---------- TEXTAUSZUG

# Benutzer-Rechte in /var/www



## mkoeni1 (5. November 2007)

Hallo Leute,

ich habe soeben Ubuntu Linux 7.10 neu aufgesetzt. Dabei habe ich mir auch einen Apache2 Web-Server installiert. Jetzt meine Frage. Welche Rechte müssen die Dateien haben, damit diese Dateien in einem WebBrowser jedem sichtbar gemacht werden und ich diese Dateien auch mit zB. Kate bearbeiten und abspeichern kann? Ich hatte in einem alten Linux System einen Lampp Web-Server installiert und den Ornder kopiert, die Rechte der Dateien in diesem Ordner waren die des dortigen Benutzers.
Sind die Rechte sinnvoll? Die jetztigen Dateien gehören root und der Gruppe root.


Vielen Dank und Gruß
Matze


----------



## Sinac (5. November 2007)

0644 und als Owner den Apache User.

--------------------

__ARBEITSANWEISUNGEN__:
• a. Übertragen Sie den Satz „Dabei habe ich mir auch einen Apache2 Web-Server installiert.“ aus dem Forumsthread ins Englische.
• b. Ersetzen Sie im Forumsthread „Owner“ durch „Eigentümer“ und geben Sie den Abschnitt wieder, der mit den Worten „Sind die Rechte“ beginnt und mit „den Apache User.“ endet.
• c. Führen Sie den Forumsthread zu Benutzerrechten in /var/www im Anschluss an den letzten Beitrag weiter.
Die Daten sind gesondertes Material und gehören nicht zum Forumsthread.

---------- DATENTEIL

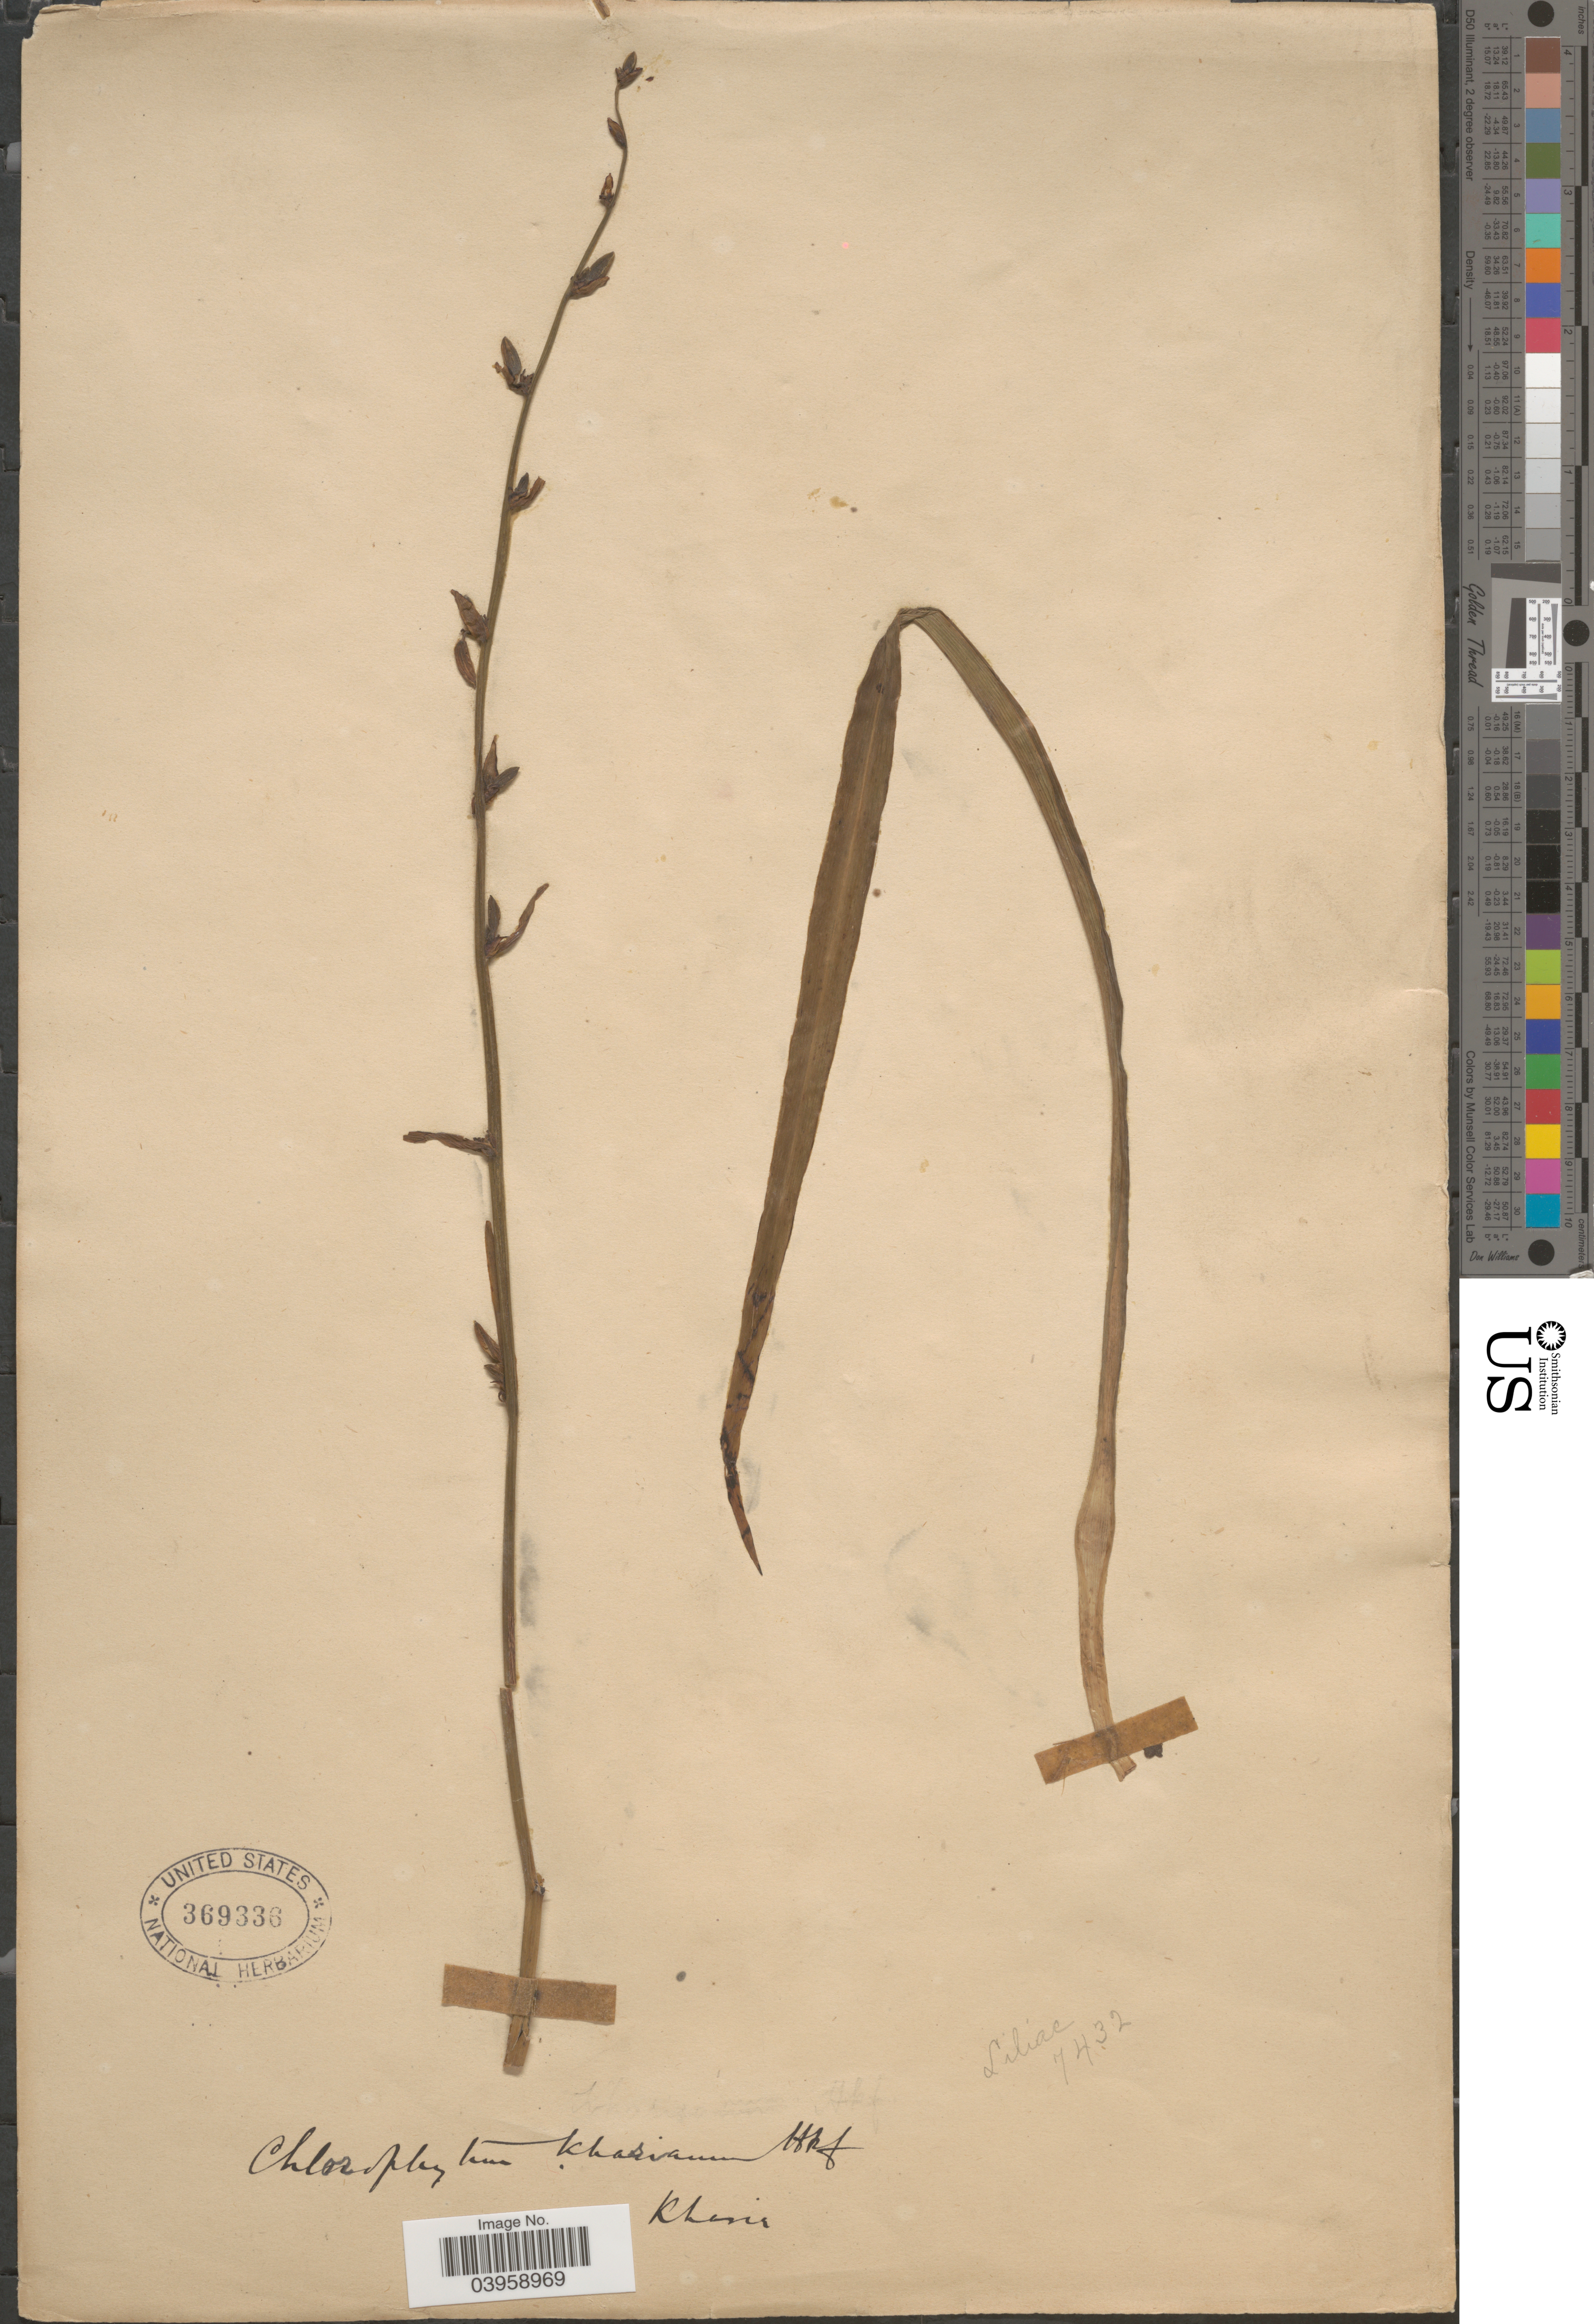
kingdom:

--------------------

__ANTWORTLISTE__:
• a. In doing so, I also installed an Apache2 web server.

• b.
Sind die Rechte sinnvoll? Die jetztigen Dateien gehören root und der Gruppe root.


Vielen Dank und Gruß
Matze


----------



## Sinac (5. November 2007)

0644 und als Eigentümer den Apache User.

• c.
----------



## mkoeni1 (5. November 2007)

Für einen Linux User unkundigen: Wo steht der Apache User? 
Nachdem ich im Browser Fenster mit den Userrechten alle meine Seiten angezeigt bekomme, ist dieser User auch berechtigt Seiten zu editieren. So habe ich es jetzt eingestellt und es läuft.

Andere Frage: Was ist mit www-group und www-user? 
Ich habe alle Scripts (*.html/*.php) jetzt  chmod 0644 und den Ordnern chmod 755 damit diese ausführbar sind. Jetzt gehts.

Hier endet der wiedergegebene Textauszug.